[[ Data to use, beginning ]]

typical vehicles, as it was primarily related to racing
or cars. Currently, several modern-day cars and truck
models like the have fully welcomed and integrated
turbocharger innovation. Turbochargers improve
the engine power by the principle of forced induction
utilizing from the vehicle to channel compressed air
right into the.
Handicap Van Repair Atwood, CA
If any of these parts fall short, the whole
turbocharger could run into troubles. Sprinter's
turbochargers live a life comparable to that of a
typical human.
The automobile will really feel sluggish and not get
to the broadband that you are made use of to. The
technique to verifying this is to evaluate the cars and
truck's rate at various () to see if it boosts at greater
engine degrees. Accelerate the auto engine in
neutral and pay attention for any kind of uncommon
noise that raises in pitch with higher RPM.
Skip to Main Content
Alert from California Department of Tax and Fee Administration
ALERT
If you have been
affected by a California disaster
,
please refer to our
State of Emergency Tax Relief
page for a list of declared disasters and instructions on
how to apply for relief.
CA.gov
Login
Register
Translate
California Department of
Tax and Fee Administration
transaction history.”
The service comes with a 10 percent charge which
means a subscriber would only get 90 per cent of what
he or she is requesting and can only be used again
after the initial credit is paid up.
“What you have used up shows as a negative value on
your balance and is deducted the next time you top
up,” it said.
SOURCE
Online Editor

[[ Data to use, end ]]
[[ Data to use, beginning ]]

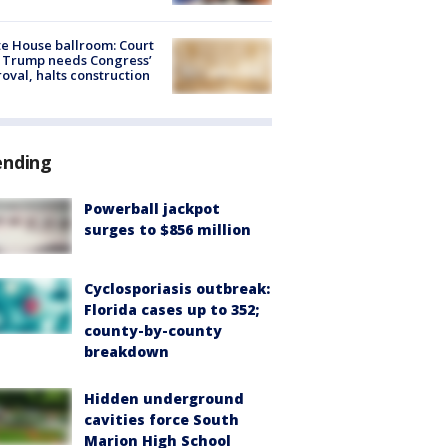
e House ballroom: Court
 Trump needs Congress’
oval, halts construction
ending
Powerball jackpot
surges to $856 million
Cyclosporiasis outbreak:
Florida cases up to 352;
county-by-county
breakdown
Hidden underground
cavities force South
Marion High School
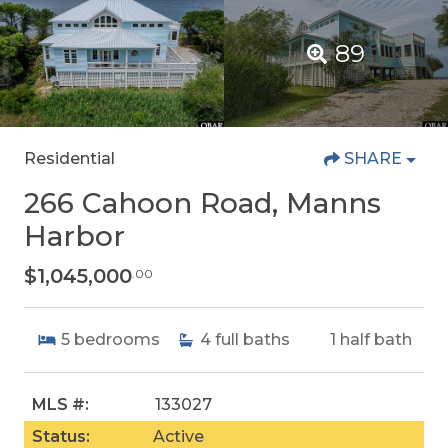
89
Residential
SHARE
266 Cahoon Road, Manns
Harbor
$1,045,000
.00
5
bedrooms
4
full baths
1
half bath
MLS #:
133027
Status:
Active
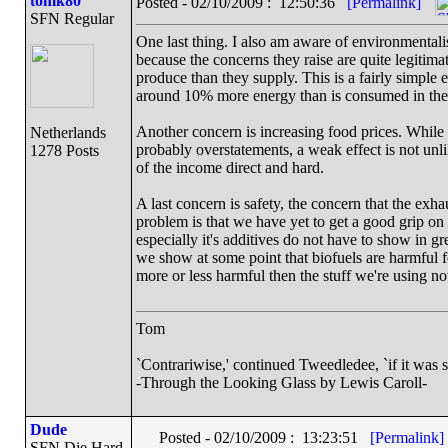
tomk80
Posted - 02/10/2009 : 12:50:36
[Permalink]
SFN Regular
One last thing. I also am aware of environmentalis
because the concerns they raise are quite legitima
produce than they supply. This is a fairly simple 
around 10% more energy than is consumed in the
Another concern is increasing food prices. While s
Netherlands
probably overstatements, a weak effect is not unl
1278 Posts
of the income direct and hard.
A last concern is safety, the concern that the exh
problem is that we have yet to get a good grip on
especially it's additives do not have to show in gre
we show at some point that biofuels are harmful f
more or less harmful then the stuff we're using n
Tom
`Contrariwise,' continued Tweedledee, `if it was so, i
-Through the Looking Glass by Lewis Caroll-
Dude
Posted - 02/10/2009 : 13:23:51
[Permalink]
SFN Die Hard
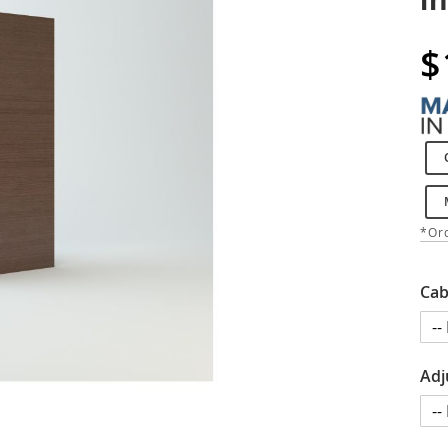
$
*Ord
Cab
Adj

[[ Data to use, end ]]
[[ Data to use, beginning ]]

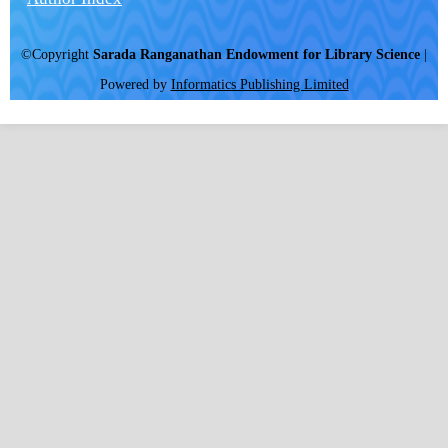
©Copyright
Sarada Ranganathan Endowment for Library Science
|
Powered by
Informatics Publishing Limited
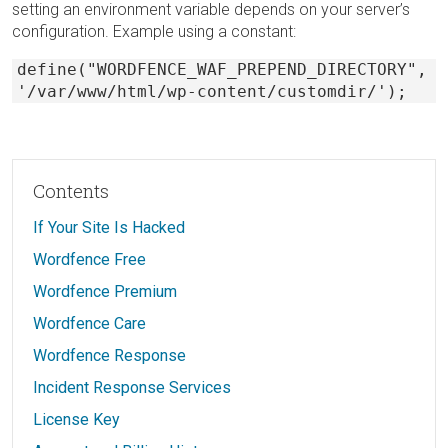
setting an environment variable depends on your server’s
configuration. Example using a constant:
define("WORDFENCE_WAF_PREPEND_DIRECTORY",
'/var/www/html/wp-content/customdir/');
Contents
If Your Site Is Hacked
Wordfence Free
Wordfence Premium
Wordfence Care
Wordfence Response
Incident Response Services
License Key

[[ Data to use, end ]]

## What you should do
Give again exactly, and only, the lines above starting at the one with "typical vehicles, as" and ending at the one with "right into the.".

## Answer space
typical vehicles, as it was primarily related to racing
or cars. Currently, several modern-day cars and truck
models like the have fully welcomed and integrated
turbocharger innovation. Turbochargers improve
the engine power by the principle of forced induction
utilizing from the vehicle to channel compressed air
right into the.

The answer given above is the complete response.